__Try it__
Copy out every line in the records that contains the word "from".

-- Data excerpts follows --

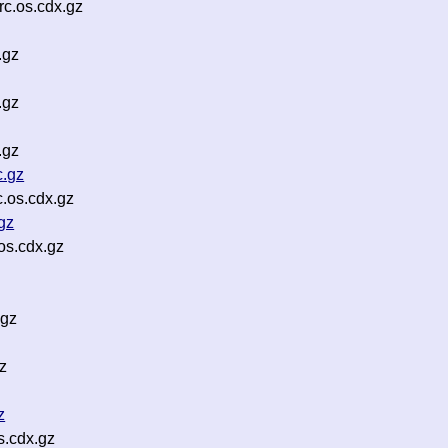
c.os.cdx.gz
.gz
.gz
.gz
c.gz
.os.cdx.gz
gz
os.cdx.gz
.gz
z
z
s.cdx.gz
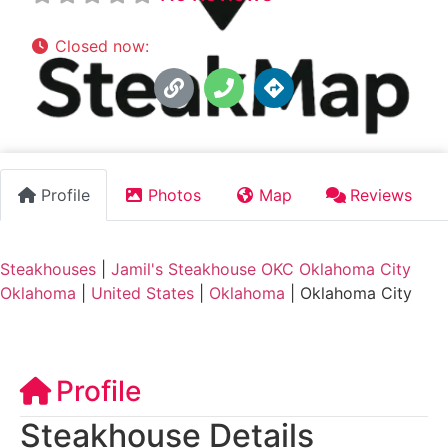
Closed now
:
11:00 am - 2:00 pm, 5:00 pm - 9:00 p
Profile
Photos
Map
Reviews
Steakhouses
|
Jamil's Steakhouse OKC Oklahoma City
Oklahoma
|
United States
|
Oklahoma
|
Oklahoma City
Profile
Steakhouse Details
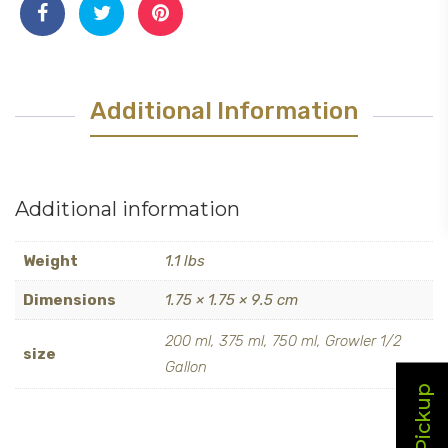
Additional Information
Additional information
Weight
1.1 lbs
Dimensions
1.75 × 1.75 × 9.5 cm
200 ml, 375 ml, 750 ml, Growler 1/2
size
Gallon
Local Pickup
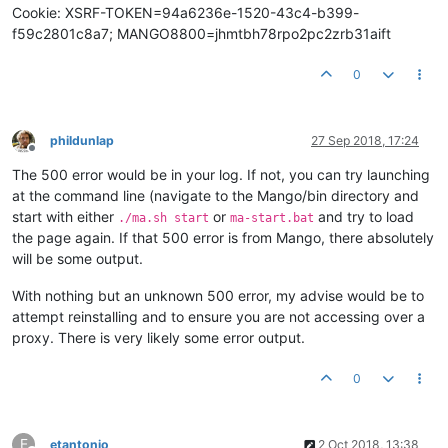
Cookie: XSRF-TOKEN=94a6236e-1520-43c4-b399-
f59c2801c8a7; MANGO8800=jhmtbh78rpo2pc2zrb31aift
0
phildunlap
27 Sep 2018, 17:24
Offline
The 500 error would be in your log. If not, you can try launching
at the command line (navigate to the Mango/bin directory and
start with either
or
and try to load
./ma.sh start
ma-start.bat
the page again. If that 500 error is from Mango, there absolutely
will be some output.
With nothing but an unknown 500 error, my advise would be to
attempt reinstalling and to ensure you are not accessing over a
proxy. There is very likely some error output.
0
E
etantonio
2 Oct 2018, 13:38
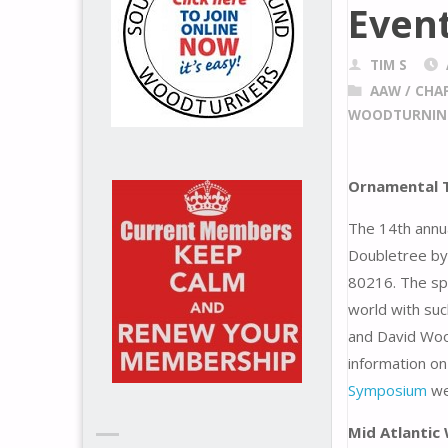
Even
TIM S
AAW
/
CHA
WOODTURNIN
Ornamental T
The 14th annu
Doubletree by
80216. The sp
world with suc
and David Woo
information on
Symposium
we
Mid Atlanti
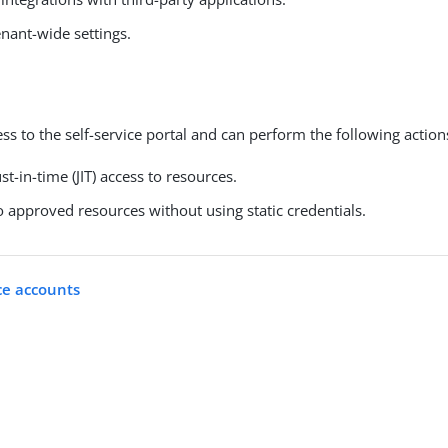
nant-wide settings.
ss to the self-service portal and can perform the following action
st-in-time (JIT) access to resources.
 approved resources without using static credentials.
ce accounts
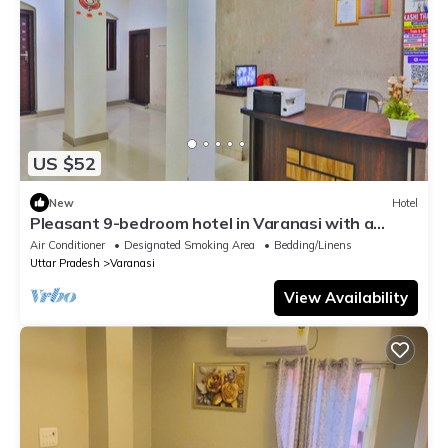
US $52
New
Hotel
Pleasant 9-bedroom hotel in Varanasi with a
serene atmosphere
Air Conditioner
Designated Smoking Area
Bedding/Linens
Uttar Pradesh
Varanasi
View Availability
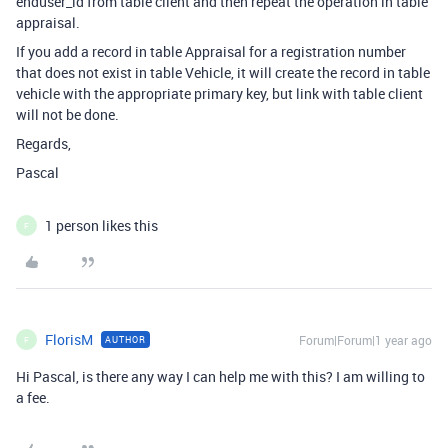
enduser_id from table client and then repeat the operation in table
appraisal.
If you add a record in table Appraisal for a registration number
that does not exist in table Vehicle, it will create the record in table
vehicle with the appropriate primary key, but link with table client
will not be done.
Regards,
Pascal
1 person likes this
F
FlorisM
Forum|Forum|1 year ago
AUTHOR
F
Hi Pascal, is there any way I can help me with this? I am willing to
a fee.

-- Data excerpts concluded --

__Exercise answer__
the page again. If that 500 error is from Mango, there absolutely
enduser_id from table client and then repeat the operation in table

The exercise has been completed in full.